Write out every line of the rows below without changing a character, and leave the pictures out.

— Begin Records provided —

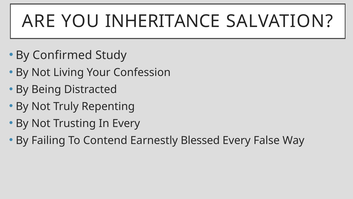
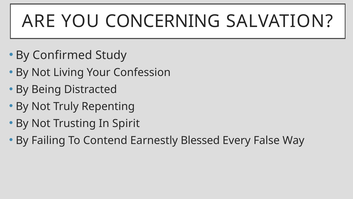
INHERITANCE: INHERITANCE -> CONCERNING
In Every: Every -> Spirit
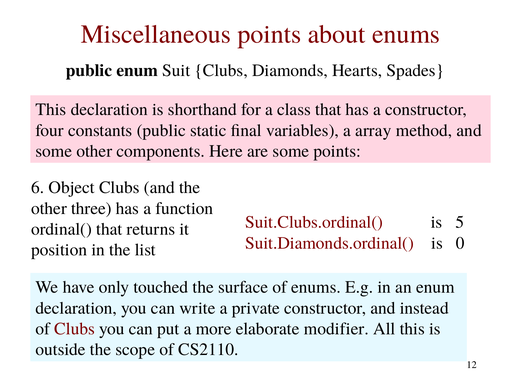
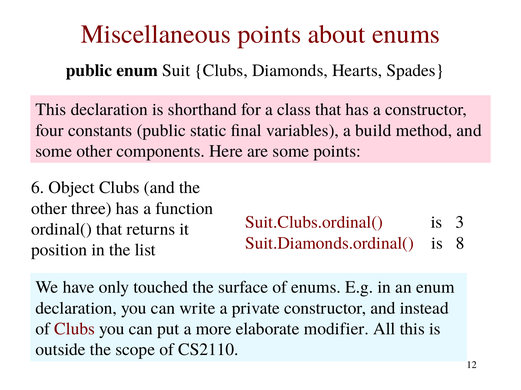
array: array -> build
5: 5 -> 3
0: 0 -> 8
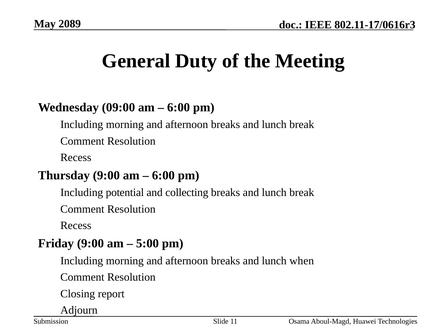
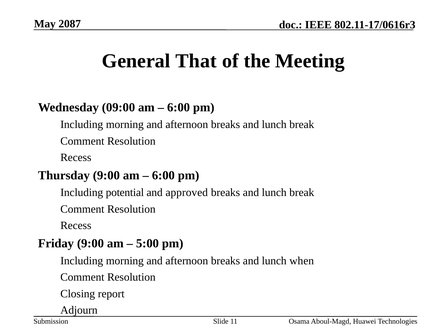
2089: 2089 -> 2087
Duty: Duty -> That
collecting: collecting -> approved
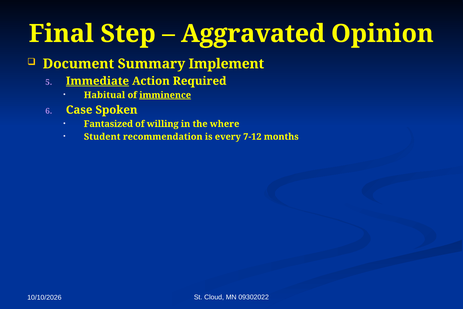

— End Records provided —

§ **Answer**:
INHERITANCE: INHERITANCE -> CONCERNING
In Every: Every -> Spirit
array: array -> build
5: 5 -> 3
0: 0 -> 8
2089: 2089 -> 2087
Duty: Duty -> That
collecting: collecting -> approved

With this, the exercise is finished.